→ **REQUISITOS DEL EJERCICIO**
**a.** Según el texto sobre el golpe contra las Cortes Generales, ¿quién decide sobre los asuntos fundamentales sin haber sido elegido?
**b.** Repite sin cambios el fragmento del texto sobre el golpe contra las Cortes Generales que va desde «La crisis política» hasta «ha considerado imprescindible.», ambos incluidos.
**c.** Retoma el texto sobre el golpe contra las Cortes Generales y continúalo a partir de su última oración.

→ **TEXTO PROPORCIONADO**
• • •
“Es de una gravedad máxima pero debe acatarse”. El Gobierno acata, la reacción avanza
El golpe de la reacción contra la principal institución de la democracia burguesa, las Cortes Generales, ha sido de órdago. Ya no es solo el Parlament de Catalunya. Ahora se trata de amordazar al Parlamento del Estado español, y quién lo hace es un Tribunal plagado de fascistas que se autoperpetúa, y le enmienda la plana al Ejecutivo y al Legislativo, dejando claro quien decide sobre los asuntos fundamentales sin haber sido elegido: el aparato del Estado.
La crisis política que se desarrolla ante los ojos de millones es el reflejo de una brutal polarización política y social. Y también es una nueva advertencia del ambiente que predomina en los máximos órganos de la magistratura, la policía y el ejército. No estamos ante ningún Estado “profundo”, paralelo, manipulado por las “cloacas”, es simplemente el régimen burgués español, configurado a lo largo de la historia en una encarnizada lucha contra la clase obrera y los oprimidos, y que no ha dudado en segar de cuajo los derechos democráticos cuando así lo ha considerado imprescindible.
• • •
→ **LISTADO DE DATOS**
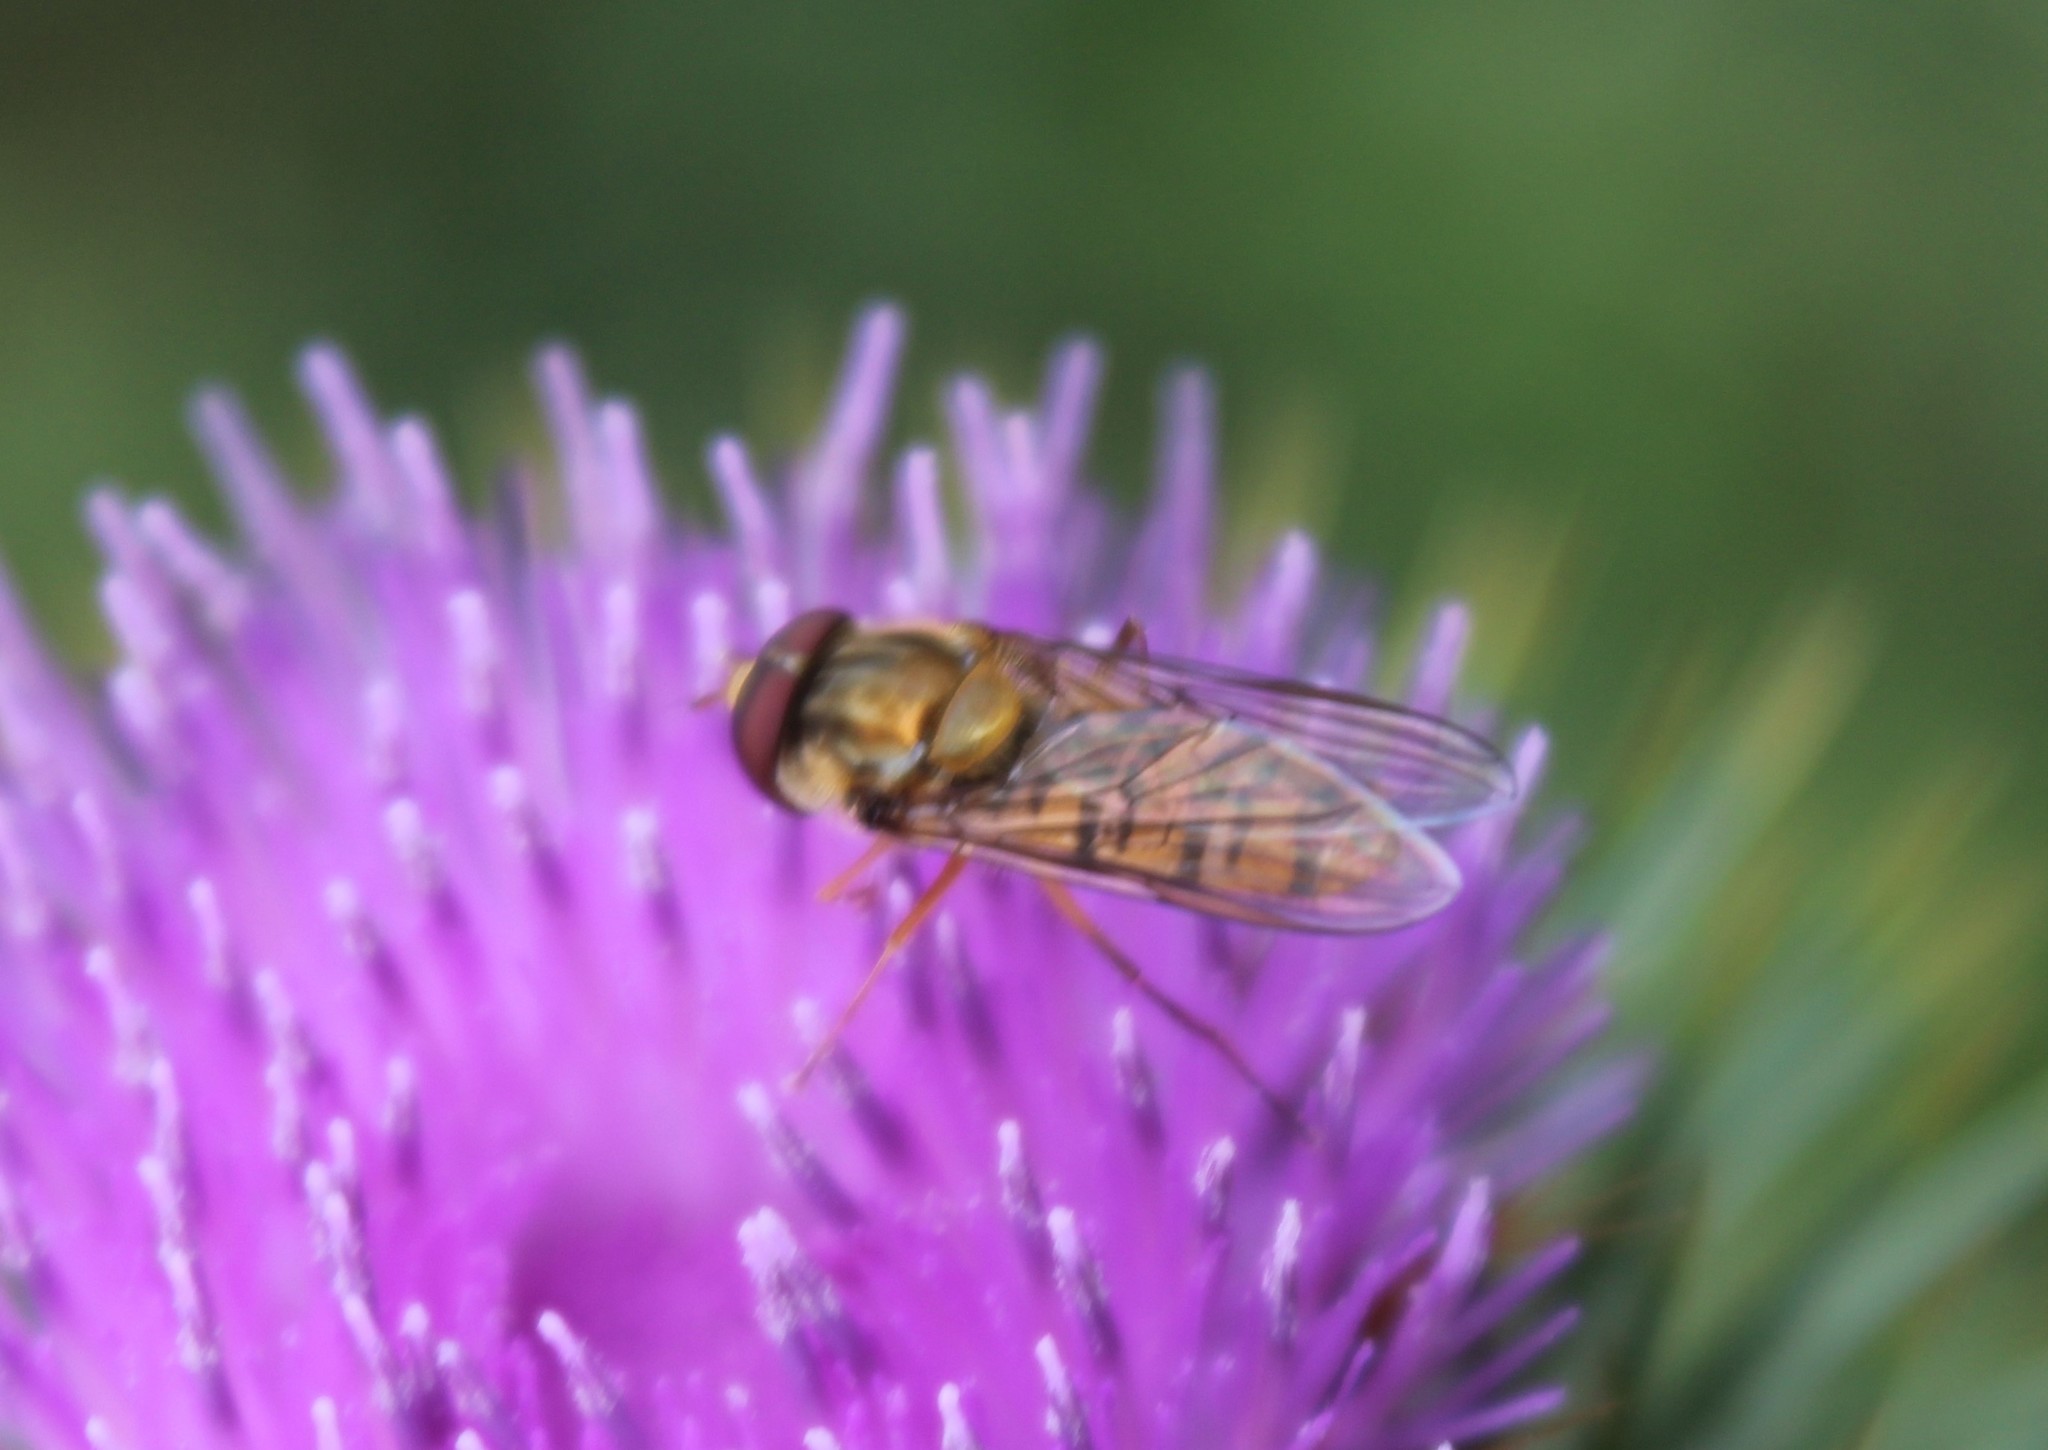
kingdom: Animalia
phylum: Arthropoda
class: Insecta
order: Diptera
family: Syrphidae
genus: Episyrphus
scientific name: Episyrphus balteatus
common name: Marmalade hoverfly
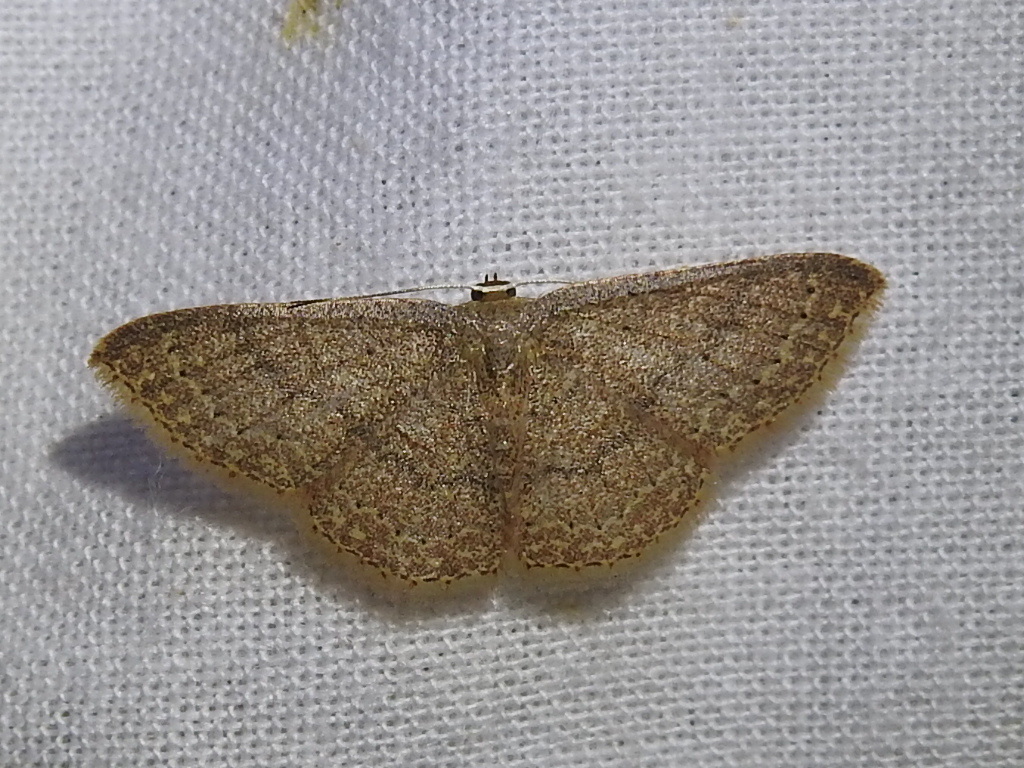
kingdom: Animalia
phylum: Arthropoda
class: Insecta
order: Lepidoptera
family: Geometridae
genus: Pleuroprucha
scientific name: Pleuroprucha insulsaria
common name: Common tan wave
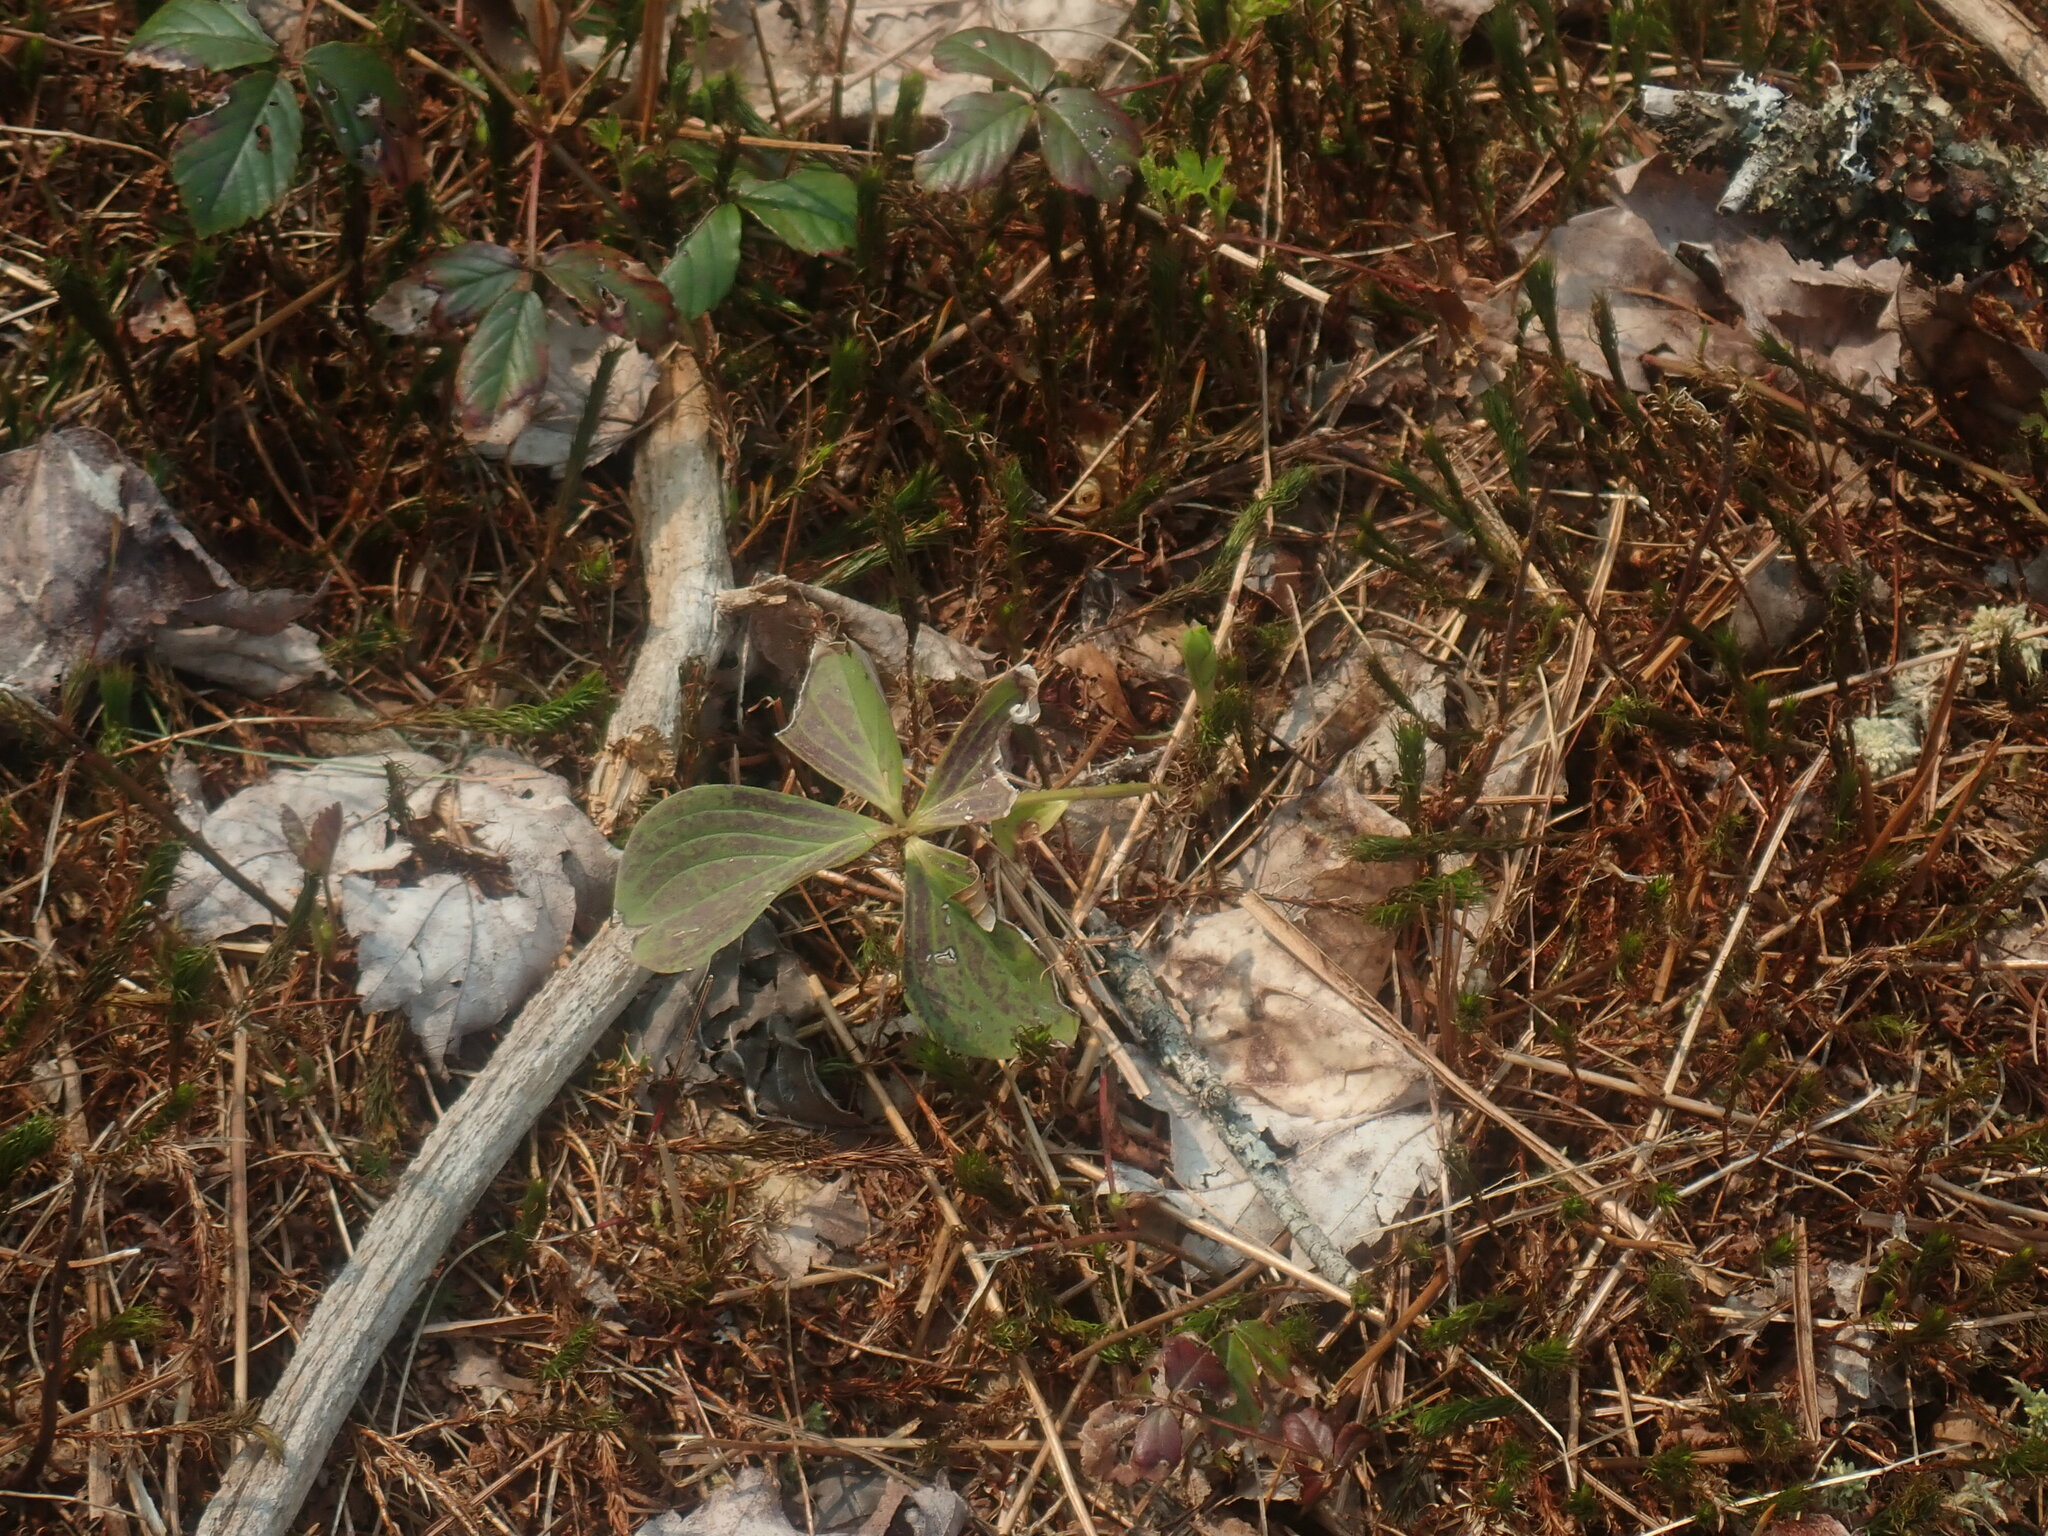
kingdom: Plantae
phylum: Tracheophyta
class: Magnoliopsida
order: Cornales
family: Cornaceae
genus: Cornus
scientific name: Cornus canadensis
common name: Creeping dogwood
• • •
→ **PROBLEMAS RESUELTOS**
**a.** El aparato del Estado.

**b.**
La crisis política que se desarrolla ante los ojos de millones es el reflejo de una brutal polarización política y social. Y también es una nueva advertencia del ambiente que predomina en los máximos órganos de la magistratura, la policía y el ejército. No estamos ante ningún Estado “profundo”, paralelo, manipulado por las “cloacas”, es simplemente el régimen burgués español, configurado a lo largo de la historia en una encarnizada lucha contra la clase obrera y los oprimidos, y que no ha dudado en segar de cuajo los derechos democráticos cuando así lo ha considerado imprescindible.

**c.**
Sí, las instituciones “democráticas”, en las que supuestamente reside la “soberanía nacional” juegan un papel esencial para garantizar la dominación de clase de los capitalistas. Pero cuando estas instituciones obstaculizan los intereses de los grandes poderes fácticos, son arrinconadas, puenteadas o, directamente, suprimidas mediante la violencia. La constante injerencia de los altos tribunales capitalistas en la vida política no es una característica singular española. Es una tendencia global, que subraya el recurso creciente de la burguesía a utilizar métodos autoritarios para garantizar su poder y contener el descontento social. La crisis del parlamentarismo democrático discurre paralela a la crisis económica, social y política del régimen capitalista.
Lo que estaba planeado se ha llevado a cabo
El Tribunal Constitucional, como el Supremo o la Audiencia nacional, son el fruto de los pactos alcanzados en los años setenta entre los políticos de la dictadura y los dirigentes de la izquierda reformista. Durante décadas se les ha presentado como órganos imparciales, integrados por magistrados profesionales, honestos y cuyas sentencias constituyen la quintaesencia del ordenamiento jurídico. Pero este cuento para niños está colapsando.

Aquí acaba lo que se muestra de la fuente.